- **Records shown**:
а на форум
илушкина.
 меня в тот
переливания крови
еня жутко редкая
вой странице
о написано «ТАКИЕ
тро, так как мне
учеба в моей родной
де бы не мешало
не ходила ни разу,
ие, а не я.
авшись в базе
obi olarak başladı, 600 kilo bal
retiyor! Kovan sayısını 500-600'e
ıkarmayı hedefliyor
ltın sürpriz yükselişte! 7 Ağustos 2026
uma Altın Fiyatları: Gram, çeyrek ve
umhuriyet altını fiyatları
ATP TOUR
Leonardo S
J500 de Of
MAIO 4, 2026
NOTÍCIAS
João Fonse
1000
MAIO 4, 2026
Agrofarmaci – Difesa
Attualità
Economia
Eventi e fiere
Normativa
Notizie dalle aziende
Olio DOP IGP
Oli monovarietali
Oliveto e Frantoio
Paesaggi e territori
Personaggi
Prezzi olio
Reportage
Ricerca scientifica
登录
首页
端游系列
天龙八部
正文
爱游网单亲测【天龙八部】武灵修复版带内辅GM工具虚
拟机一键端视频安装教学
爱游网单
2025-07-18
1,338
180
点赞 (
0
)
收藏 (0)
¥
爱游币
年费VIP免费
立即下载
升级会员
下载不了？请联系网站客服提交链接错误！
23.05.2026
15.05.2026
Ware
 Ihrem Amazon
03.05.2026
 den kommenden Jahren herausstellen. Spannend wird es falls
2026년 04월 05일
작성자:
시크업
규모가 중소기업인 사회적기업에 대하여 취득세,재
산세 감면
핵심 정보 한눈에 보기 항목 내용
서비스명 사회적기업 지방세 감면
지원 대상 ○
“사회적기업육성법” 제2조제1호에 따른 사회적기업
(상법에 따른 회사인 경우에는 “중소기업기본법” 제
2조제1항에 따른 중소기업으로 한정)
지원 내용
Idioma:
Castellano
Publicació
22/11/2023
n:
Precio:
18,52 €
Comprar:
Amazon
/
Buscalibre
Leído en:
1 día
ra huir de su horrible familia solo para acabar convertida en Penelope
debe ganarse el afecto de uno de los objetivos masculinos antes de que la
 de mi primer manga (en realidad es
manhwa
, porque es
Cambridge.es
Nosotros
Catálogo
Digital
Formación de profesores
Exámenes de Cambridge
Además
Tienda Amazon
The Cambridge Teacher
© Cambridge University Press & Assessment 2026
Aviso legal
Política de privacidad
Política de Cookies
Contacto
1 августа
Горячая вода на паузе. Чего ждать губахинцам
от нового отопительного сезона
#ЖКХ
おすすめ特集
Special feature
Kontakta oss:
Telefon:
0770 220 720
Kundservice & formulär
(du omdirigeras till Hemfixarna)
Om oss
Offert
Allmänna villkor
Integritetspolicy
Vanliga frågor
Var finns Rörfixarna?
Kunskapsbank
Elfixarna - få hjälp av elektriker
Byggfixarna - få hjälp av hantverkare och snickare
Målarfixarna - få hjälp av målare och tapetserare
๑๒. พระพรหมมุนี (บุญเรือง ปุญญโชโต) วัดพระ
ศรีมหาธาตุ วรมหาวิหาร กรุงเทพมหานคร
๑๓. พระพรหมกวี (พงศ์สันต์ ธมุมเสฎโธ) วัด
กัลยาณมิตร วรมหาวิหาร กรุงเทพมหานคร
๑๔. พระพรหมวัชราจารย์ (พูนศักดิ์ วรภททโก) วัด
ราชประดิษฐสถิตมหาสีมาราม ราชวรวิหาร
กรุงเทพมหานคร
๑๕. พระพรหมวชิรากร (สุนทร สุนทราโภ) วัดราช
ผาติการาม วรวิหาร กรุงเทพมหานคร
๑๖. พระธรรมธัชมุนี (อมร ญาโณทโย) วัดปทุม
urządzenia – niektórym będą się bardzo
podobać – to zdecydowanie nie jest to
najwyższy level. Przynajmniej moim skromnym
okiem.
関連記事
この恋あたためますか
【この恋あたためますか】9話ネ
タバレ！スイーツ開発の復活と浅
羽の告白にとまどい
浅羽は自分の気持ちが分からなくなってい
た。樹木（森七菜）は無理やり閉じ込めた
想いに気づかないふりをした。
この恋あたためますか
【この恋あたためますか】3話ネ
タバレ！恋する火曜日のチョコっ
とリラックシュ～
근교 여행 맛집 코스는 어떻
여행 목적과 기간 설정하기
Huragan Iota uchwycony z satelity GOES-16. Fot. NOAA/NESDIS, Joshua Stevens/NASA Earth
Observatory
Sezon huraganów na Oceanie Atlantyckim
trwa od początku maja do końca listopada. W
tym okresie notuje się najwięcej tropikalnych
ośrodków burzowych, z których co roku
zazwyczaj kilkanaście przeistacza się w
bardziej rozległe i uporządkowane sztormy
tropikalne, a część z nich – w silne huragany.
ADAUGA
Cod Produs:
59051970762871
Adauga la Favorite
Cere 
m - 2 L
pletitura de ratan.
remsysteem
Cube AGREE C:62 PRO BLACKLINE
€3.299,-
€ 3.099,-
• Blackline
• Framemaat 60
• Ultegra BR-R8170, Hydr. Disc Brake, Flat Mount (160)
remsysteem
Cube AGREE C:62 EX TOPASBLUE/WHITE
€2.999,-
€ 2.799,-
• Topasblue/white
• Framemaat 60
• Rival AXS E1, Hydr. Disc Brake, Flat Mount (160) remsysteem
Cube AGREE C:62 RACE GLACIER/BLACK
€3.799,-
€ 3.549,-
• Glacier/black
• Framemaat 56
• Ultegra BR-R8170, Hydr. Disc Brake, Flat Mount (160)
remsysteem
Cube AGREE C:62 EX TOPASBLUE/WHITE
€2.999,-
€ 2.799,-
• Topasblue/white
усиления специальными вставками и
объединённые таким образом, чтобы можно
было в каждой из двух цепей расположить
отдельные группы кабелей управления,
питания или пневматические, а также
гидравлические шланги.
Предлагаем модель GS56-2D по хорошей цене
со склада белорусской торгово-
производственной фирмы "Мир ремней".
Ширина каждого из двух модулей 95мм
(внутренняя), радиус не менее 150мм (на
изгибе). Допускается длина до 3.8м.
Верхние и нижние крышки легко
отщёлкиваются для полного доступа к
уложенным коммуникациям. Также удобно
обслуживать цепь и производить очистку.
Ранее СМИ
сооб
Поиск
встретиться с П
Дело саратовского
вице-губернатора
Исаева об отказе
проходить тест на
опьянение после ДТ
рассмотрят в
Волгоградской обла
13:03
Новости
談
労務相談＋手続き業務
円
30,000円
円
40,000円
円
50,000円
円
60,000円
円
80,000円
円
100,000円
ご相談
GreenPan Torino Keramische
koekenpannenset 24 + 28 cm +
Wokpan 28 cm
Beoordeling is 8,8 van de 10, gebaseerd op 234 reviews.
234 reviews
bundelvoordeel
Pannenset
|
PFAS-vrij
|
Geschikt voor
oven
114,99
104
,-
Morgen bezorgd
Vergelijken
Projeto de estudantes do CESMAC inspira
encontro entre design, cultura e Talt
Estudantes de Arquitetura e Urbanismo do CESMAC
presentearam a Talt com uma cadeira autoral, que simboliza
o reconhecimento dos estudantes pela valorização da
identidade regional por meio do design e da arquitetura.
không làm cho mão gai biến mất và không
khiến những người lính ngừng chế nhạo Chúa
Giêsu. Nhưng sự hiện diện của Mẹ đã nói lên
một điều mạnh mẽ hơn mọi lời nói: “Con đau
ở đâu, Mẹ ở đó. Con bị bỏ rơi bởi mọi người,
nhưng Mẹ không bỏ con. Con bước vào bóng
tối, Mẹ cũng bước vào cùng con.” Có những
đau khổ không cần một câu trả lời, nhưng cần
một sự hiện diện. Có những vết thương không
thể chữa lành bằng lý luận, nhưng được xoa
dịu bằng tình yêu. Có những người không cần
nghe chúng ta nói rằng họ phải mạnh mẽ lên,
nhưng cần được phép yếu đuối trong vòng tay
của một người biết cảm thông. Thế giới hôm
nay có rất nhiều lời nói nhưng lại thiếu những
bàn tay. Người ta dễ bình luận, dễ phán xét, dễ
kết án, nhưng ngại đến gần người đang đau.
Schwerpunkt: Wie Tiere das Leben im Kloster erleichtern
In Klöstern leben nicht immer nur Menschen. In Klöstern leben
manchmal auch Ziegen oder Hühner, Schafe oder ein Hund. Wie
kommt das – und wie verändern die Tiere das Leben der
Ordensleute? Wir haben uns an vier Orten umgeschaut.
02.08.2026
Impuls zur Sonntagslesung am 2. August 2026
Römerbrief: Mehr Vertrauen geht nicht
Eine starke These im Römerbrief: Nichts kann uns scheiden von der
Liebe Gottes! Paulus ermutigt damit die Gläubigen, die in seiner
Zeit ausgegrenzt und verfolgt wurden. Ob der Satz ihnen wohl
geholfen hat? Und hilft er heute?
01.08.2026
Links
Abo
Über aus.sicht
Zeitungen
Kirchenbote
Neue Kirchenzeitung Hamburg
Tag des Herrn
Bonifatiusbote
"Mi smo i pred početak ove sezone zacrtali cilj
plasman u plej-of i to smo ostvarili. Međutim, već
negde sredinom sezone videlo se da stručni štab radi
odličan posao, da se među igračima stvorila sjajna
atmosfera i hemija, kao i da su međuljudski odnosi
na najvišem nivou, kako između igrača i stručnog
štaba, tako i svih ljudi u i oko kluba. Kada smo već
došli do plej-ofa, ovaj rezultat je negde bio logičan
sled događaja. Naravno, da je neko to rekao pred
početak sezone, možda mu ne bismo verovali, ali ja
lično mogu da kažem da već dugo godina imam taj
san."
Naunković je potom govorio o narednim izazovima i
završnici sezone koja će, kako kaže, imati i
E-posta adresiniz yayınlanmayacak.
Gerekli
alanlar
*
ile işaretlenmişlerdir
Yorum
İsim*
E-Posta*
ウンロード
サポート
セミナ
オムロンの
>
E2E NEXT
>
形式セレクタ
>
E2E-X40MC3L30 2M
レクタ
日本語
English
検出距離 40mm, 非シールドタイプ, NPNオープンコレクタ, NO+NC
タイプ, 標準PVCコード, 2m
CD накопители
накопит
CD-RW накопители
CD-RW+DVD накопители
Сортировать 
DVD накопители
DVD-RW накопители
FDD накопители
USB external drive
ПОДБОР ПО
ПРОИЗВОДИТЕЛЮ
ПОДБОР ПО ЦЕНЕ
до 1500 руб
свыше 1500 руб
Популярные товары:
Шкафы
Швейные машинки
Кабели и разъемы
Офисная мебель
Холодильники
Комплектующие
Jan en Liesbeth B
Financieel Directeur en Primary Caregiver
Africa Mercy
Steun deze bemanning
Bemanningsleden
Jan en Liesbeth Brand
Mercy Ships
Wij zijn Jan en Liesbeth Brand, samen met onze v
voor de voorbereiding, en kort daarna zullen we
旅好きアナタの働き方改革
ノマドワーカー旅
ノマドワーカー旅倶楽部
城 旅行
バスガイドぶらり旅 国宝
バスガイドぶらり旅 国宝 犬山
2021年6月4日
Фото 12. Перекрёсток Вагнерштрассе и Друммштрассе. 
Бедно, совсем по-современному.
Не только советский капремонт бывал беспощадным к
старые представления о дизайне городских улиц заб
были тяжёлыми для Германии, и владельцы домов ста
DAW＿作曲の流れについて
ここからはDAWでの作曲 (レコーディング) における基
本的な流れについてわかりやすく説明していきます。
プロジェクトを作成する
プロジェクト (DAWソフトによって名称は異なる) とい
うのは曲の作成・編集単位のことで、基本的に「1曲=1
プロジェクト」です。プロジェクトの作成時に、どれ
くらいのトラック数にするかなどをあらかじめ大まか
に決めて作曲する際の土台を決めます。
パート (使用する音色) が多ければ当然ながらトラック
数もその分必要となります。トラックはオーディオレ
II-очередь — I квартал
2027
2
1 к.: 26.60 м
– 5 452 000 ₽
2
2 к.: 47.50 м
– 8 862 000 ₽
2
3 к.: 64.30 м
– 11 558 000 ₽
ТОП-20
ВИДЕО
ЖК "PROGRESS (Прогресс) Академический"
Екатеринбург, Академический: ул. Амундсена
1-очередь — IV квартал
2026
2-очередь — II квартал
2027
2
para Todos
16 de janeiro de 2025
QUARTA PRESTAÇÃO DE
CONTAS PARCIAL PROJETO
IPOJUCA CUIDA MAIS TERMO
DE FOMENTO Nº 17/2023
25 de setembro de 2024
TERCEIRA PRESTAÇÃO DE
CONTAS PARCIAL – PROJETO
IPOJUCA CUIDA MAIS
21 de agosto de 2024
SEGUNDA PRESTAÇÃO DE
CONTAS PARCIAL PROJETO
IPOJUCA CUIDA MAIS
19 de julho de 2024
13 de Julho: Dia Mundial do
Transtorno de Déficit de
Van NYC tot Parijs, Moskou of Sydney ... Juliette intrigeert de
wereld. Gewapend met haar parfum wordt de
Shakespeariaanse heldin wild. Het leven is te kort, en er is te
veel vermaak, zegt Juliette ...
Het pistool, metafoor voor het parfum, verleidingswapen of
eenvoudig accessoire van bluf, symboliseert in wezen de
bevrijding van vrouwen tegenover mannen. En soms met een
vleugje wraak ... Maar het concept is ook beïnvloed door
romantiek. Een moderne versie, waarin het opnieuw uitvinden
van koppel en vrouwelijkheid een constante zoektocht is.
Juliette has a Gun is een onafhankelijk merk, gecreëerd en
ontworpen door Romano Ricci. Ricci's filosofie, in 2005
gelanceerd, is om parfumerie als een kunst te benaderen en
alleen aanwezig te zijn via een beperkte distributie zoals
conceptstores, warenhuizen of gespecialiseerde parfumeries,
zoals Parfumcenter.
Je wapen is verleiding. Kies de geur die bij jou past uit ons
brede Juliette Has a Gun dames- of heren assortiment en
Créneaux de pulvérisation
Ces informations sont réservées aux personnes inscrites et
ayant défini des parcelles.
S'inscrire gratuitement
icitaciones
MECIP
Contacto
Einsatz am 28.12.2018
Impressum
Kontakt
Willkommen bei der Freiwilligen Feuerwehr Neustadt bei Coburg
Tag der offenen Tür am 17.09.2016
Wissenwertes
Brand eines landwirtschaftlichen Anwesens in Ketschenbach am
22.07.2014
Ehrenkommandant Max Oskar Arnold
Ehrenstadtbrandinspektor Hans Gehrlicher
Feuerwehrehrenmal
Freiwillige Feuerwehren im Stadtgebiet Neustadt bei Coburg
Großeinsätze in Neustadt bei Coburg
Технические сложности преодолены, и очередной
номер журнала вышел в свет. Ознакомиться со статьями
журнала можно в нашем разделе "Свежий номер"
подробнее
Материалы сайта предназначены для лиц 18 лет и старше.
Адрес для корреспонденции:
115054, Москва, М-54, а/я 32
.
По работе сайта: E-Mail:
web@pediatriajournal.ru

- **To do**:
Only the lines that hold the word "hjälp" are wanted; each should be pulled from the records.

- **Answer section**:
Elfixarna - få hjälp av elektriker
Byggfixarna - få hjälp av hantverkare och snickare
Målarfixarna - få hjälp av målare och tapetserare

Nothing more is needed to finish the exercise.